Kahrl: Where will MLB’s first woman general manager come from?

From SABR member Christina Kahrl at espnW on April 24, 2018:

Ever since Kim Ng interviewed to be general manager of the Los Angeles Dodgers’ in 2005, Major League Baseball still awaits its first woman GM.

Ng played the game the way almost every aspiring exec of any gender would, could or should. Starting as an intern for the Chicago White Sox before being hired to work in baseball operations in 1991, she did a stint in the American League office and then became an assistant general manager for the Yankees in 1998. Other women have become assistant GMs, like Elaine Weddington Steward with the Red Sox in the early ’90s, or Jean Afterman with the Yankees. But perhaps singularly, Kim’s career path, ability and ambition earned her consideration.

But now, after 13-odd years without an answer, that question’s perhaps literally going gray, as younger men have landed the top jobs. And while her chance may never come, the industry is now asking a more basic question: Where will the next Kim Ng come from?

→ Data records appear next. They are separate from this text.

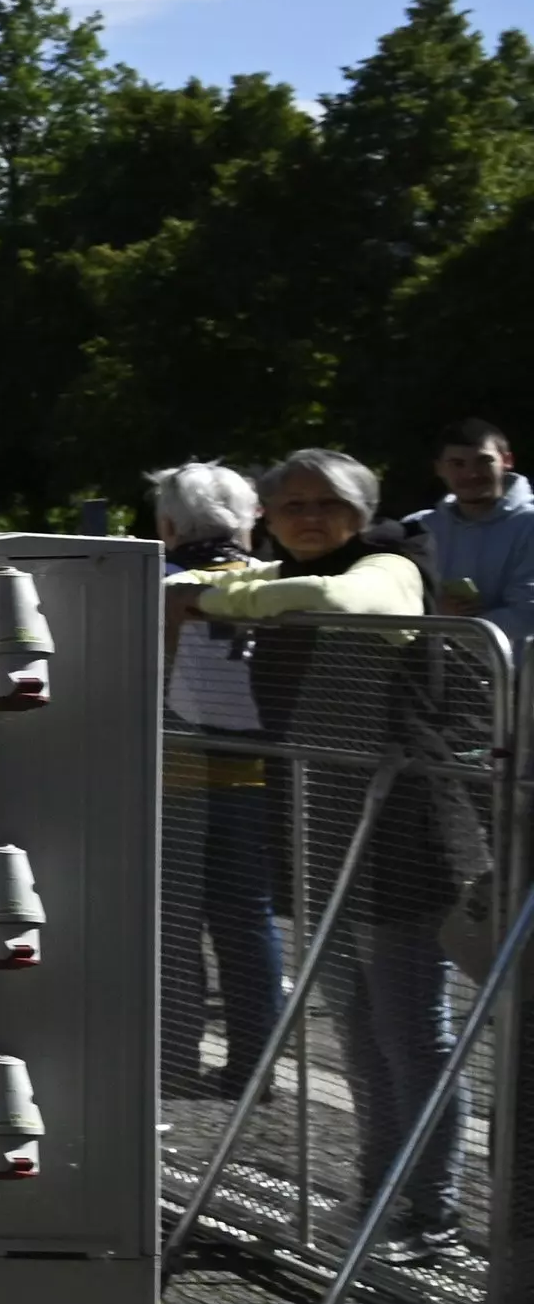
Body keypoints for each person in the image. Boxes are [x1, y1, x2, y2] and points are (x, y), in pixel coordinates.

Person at [193, 448, 468, 1246]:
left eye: (328, 503)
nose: (310, 517)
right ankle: (380, 1194)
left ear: (361, 508)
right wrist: (232, 592)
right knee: (355, 1026)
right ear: (267, 518)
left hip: (400, 840)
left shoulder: (389, 562)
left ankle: (434, 1209)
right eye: (292, 506)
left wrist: (223, 594)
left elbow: (333, 600)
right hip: (319, 836)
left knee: (411, 1030)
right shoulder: (275, 575)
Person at [153, 460, 285, 1097]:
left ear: (169, 524)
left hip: (170, 777)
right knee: (247, 924)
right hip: (256, 777)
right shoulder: (274, 579)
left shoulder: (154, 582)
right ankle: (254, 1064)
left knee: (172, 925)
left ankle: (172, 1058)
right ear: (250, 518)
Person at [401, 418, 534, 640]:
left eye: (484, 461)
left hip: (514, 672)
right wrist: (434, 611)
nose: (471, 474)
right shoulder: (417, 527)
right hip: (426, 670)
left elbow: (527, 615)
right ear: (439, 469)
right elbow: (393, 602)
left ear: (507, 461)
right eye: (457, 464)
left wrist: (445, 624)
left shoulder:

Baseball’s working on answering that. When it comes to getting women in the game, not only does baseball’s track record need to improve, baseball already knows it. A year ago, the Institute for Diversity and Ethics in Sport in handed MLB a C for its gender hiring with a grade of 70. That improved this year to a 71, an incremental gain reflecting a difficult challenge. You can open up front-office career paths in areas with crossover skills like finance, legal or media relations. But in sport-specific operations departments, where people help decide who’s on the field, who gets drafted and who’s on the team, the ranks of women become more scarce.